Hugo


***

 
Sécurité du penseur


 
Ô Kant, l’âne est un âne et Kant n’est qu’un esprit.
 
Nul n’a jusqu’à présent, hors Socrate et le Christ,
Dans l’abîme où le fait infini se consomme,
Compris l’ascension ténébreuse de l’homme.
À force de songer son œil s’est éclairci ;
Plane plus haut encore, et tu sauras ceci :
 
Tout marche au but ; tout sert ; il ne faut pas maudire.
Le bleu sort de la brume et le mieux sort du pire ;
Pas un nuage n’est au hasard répandu ;
Pas un pli du rideau du temple n’est perdu ;
L’éternelle splendeur lentement se dévoile.
Laisse passer l’éclipse et tu verras l’étoile !

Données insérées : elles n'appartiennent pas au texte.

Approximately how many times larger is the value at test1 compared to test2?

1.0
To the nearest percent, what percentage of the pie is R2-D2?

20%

Le tas des cécités, morne, informe, fatal,
A l’éblouissement pour faîte et pour total ;
Le Verbe a pour racine obscure les algèbres ;
Les pas mystérieux qu’on fait les ténèbres
Sont les frères des pas qu’on fera dans le jour ;
L’essor peut commencer par l’aile du vautour
Et se continuer avec l’aile du cygne ;
Du fond de l’idéal Dieu serein nous fait signe ;
Et, même par le mal, par les fausses leçons,
Par l’horreur, par le deuil, ô Kant, nous avançons.

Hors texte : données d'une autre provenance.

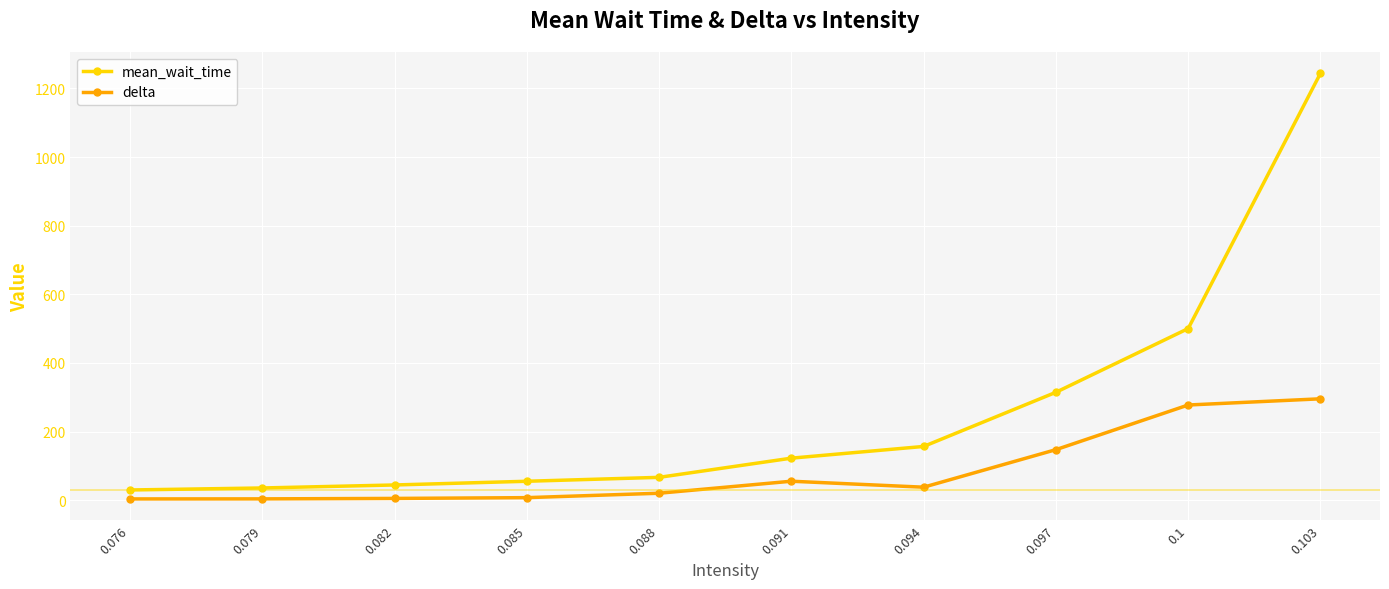

Where is delta nearest to the value 149?

0.097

Querelle, petitesse, ignorance savante,
Tous ces degrés abjects dont ton œil s’épouvante,
Sont les passages vils par où l’on va plus haut ;
La lettre sombre, ô Kant, forme un splendide mot ;
Sans l’étage d’en bas que serait l’édifice ?
L’homme fait son progrès de ce qui fut son vice ;
Le mal transfiguré par degrés fait le bien.
Ne désespère pas et ne condamne rien.
Pour gravir le sublime et l’incommensurable,
Il faut mettre ton pied dans ce trou misérable ;
Un chaos est l’œuf noir d’un ciel ; toute beauté
Pour première enveloppe a la difformité ;
L’ange a pour chrysalide une hydre ; sache attendre ;
Penche sur ces laideurs ton côté le plus tendre ;
C’est par ces noirceurs-là que toi-même es monté.
Dieu ne veut pas que rien, même l’obscurité,
Même l’erreur qui semble ou funeste ou futile,
Que rien puisse, en criant : Quoi, j’étais inutile !
Dans le gouffre à jamais retomber éperdu ;
Et le lien sacré du service rendu,
À travers l’ombre affreuse et la céleste sphère,
Joint l’échelon de nuit aux marches de lumière.